>> start GIVEN RECORDS

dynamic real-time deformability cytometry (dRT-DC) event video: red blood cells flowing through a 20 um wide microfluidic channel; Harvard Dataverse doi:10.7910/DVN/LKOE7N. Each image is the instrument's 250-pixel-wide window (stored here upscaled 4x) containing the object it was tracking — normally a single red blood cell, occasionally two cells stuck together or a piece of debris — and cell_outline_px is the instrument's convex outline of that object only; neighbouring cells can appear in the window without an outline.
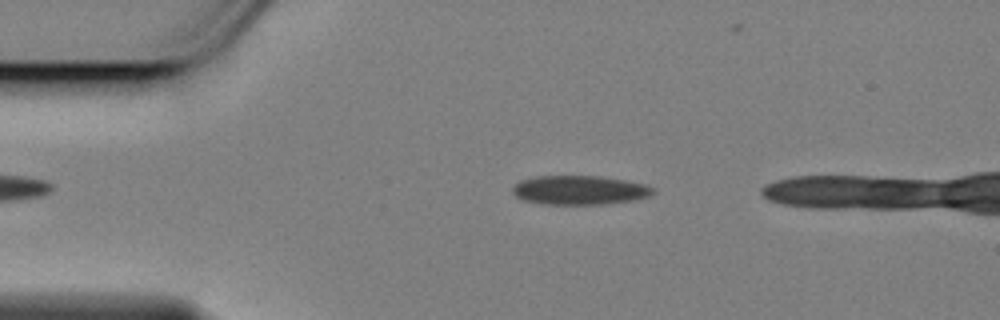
{"species": "Egyptian fruit bat (a non-hibernating species)", "species_latin": "Rousettus aegyptiacus", "temperature_condition": "cold", "stored_images_in_passage": 40, "camera_frame_rate_fps": 3000, "um_per_image_px": 0.085, "animal": {"sex": "female"}, "frame": {"image": 1, "passage_image": 5, "time_ms": 1.333, "image_size_px": [1000, 320], "cell_outline_px": [[656, 192], [648, 196], [636, 200], [604, 204], [548, 204], [524, 200], [516, 196], [512, 192], [512, 188], [520, 180], [536, 176], [600, 176], [624, 180], [644, 184], [656, 188]], "centroid_in_image_um": [49.3, 16.16], "position_along_channel_um": 35.7, "area_um2": 23.81}}
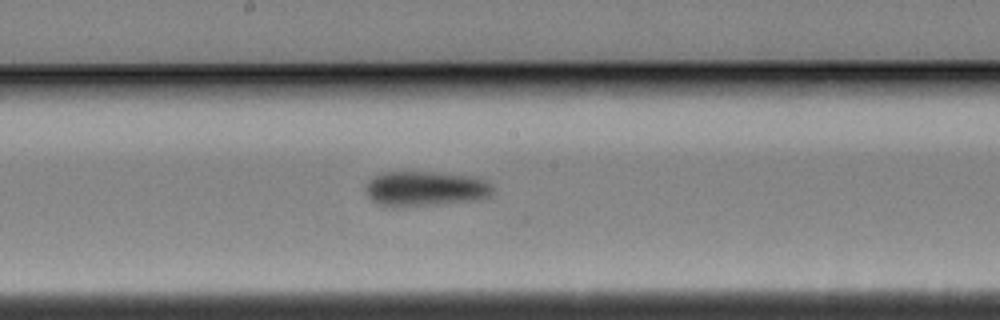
{"frame": {"image": 2, "passage_image": 23, "time_ms": 7.333, "image_size_px": [1000, 320], "cell_outline_px": [[492, 196], [484, 200], [444, 204], [400, 208], [396, 208], [376, 204], [368, 196], [368, 184], [372, 176], [384, 172], [432, 172], [472, 176], [484, 180], [492, 184]], "centroid_in_image_um": [36.2, 16.07], "position_along_channel_um": 212.0, "area_um2": 26.47}}
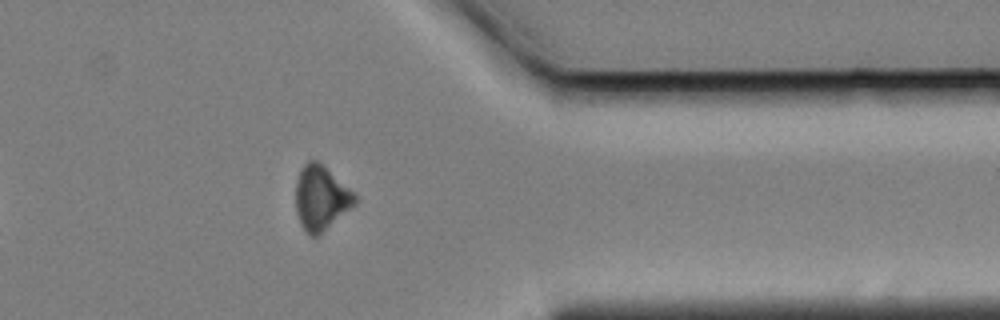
{"frame": {"image": 3, "passage_image": 39, "time_ms": 12.667, "image_size_px": [1000, 320], "cell_outline_px": [[360, 200], [356, 204], [316, 236], [308, 236], [300, 224], [296, 212], [296, 180], [304, 164], [308, 160], [316, 160], [324, 164]], "centroid_in_image_um": [27.27, 16.81], "position_along_channel_um": 384.1, "area_um2": 22.08}}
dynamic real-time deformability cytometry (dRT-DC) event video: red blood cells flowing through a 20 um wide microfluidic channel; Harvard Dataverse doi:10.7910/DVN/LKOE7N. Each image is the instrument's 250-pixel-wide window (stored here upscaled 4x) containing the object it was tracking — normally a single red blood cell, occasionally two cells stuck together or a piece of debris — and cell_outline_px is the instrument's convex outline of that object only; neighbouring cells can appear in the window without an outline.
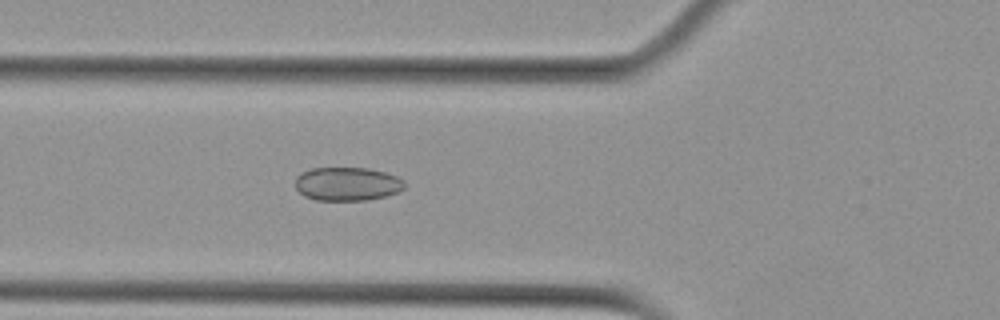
{"species": "Egyptian fruit bat (a non-hibernating species)", "species_latin": "Rousettus aegyptiacus", "temperature_condition": "cold", "stored_images_in_passage": 42, "camera_frame_rate_fps": 3000, "um_per_image_px": 0.085, "animal": {"sex": "female"}, "frame": {"image": 1, "passage_image": 12, "time_ms": 3.667, "image_size_px": [1000, 320], "cell_outline_px": [[404, 188], [400, 192], [388, 196], [368, 200], [316, 200], [304, 196], [296, 188], [296, 176], [300, 172], [312, 168], [368, 168], [388, 172], [404, 180]], "centroid_in_image_um": [29.54, 15.63], "position_along_channel_um": 96.3, "area_um2": 21.68}}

>> end GIVEN RECORDS

= REQUIREMENTS =
Please transcribe the material above exactly as written. Leave the pictures out.

= SOLUTION TO THIS TASK =
dynamic real-time deformability cytometry (dRT-DC) event video: red blood cells flowing through a 20 um wide microfluidic channel; Harvard Dataverse doi:10.7910/DVN/LKOE7N. Each image is the instrument's 250-pixel-wide window (stored here upscaled 4x) containing the object it was tracking — normally a single red blood cell, occasionally two cells stuck together or a piece of debris — and cell_outline_px is the instrument's convex outline of that object only; neighbouring cells can appear in the window without an outline.
{"species": "Egyptian fruit bat (a non-hibernating species)", "species_latin": "Rousettus aegyptiacus", "temperature_condition": "cold", "stored_images_in_passage": 40, "camera_frame_rate_fps": 3000, "um_per_image_px": 0.085, "animal": {"sex": "female"}, "frame": {"image": 1, "passage_image": 5, "time_ms": 1.333, "image_size_px": [1000, 320], "cell_outline_px": [[656, 192], [648, 196], [636, 200], [604, 204], [548, 204], [524, 200], [516, 196], [512, 192], [512, 188], [520, 180], [536, 176], [600, 176], [624, 180], [644, 184], [656, 188]], "centroid_in_image_um": [49.3, 16.16], "position_along_channel_um": 35.7, "area_um2": 23.81}}
{"frame": {"image": 2, "passage_image": 23, "time_ms": 7.333, "image_size_px": [1000, 320], "cell_outline_px": [[492, 196], [484, 200], [444, 204], [400, 208], [396, 208], [376, 204], [368, 196], [368, 184], [372, 176], [384, 172], [432, 172], [472, 176], [484, 180], [492, 184]], "centroid_in_image_um": [36.2, 16.07], "position_along_channel_um": 212.0, "area_um2": 26.47}}
{"frame": {"image": 3, "passage_image": 39, "time_ms": 12.667, "image_size_px": [1000, 320], "cell_outline_px": [[360, 200], [356, 204], [316, 236], [308, 236], [300, 224], [296, 212], [296, 180], [304, 164], [308, 160], [316, 160], [324, 164]], "centroid_in_image_um": [27.27, 16.81], "position_along_channel_um": 384.1, "area_um2": 22.08}}
dynamic real-time deformability cytometry (dRT-DC) event video: red blood cells flowing through a 20 um wide microfluidic channel; Harvard Dataverse doi:10.7910/DVN/LKOE7N. Each image is the instrument's 250-pixel-wide window (stored here upscaled 4x) containing the object it was tracking — normally a single red blood cell, occasionally two cells stuck together or a piece of debris — and cell_outline_px is the instrument's convex outline of that object only; neighbouring cells can appear in the window without an outline.
{"species": "Egyptian fruit bat (a non-hibernating species)", "species_latin": "Rousettus aegyptiacus", "temperature_condition": "cold", "stored_images_in_passage": 42, "camera_frame_rate_fps": 3000, "um_per_image_px": 0.085, "animal": {"sex": "female"}, "frame": {"image": 1, "passage_image": 12, "time_ms": 3.667, "image_size_px": [1000, 320], "cell_outline_px": [[404, 188], [400, 192], [388, 196], [368, 200], [316, 200], [304, 196], [296, 188], [296, 176], [300, 172], [312, 168], [368, 168], [388, 172], [404, 180]], "centroid_in_image_um": [29.54, 15.63], "position_along_channel_um": 96.3, "area_um2": 21.68}}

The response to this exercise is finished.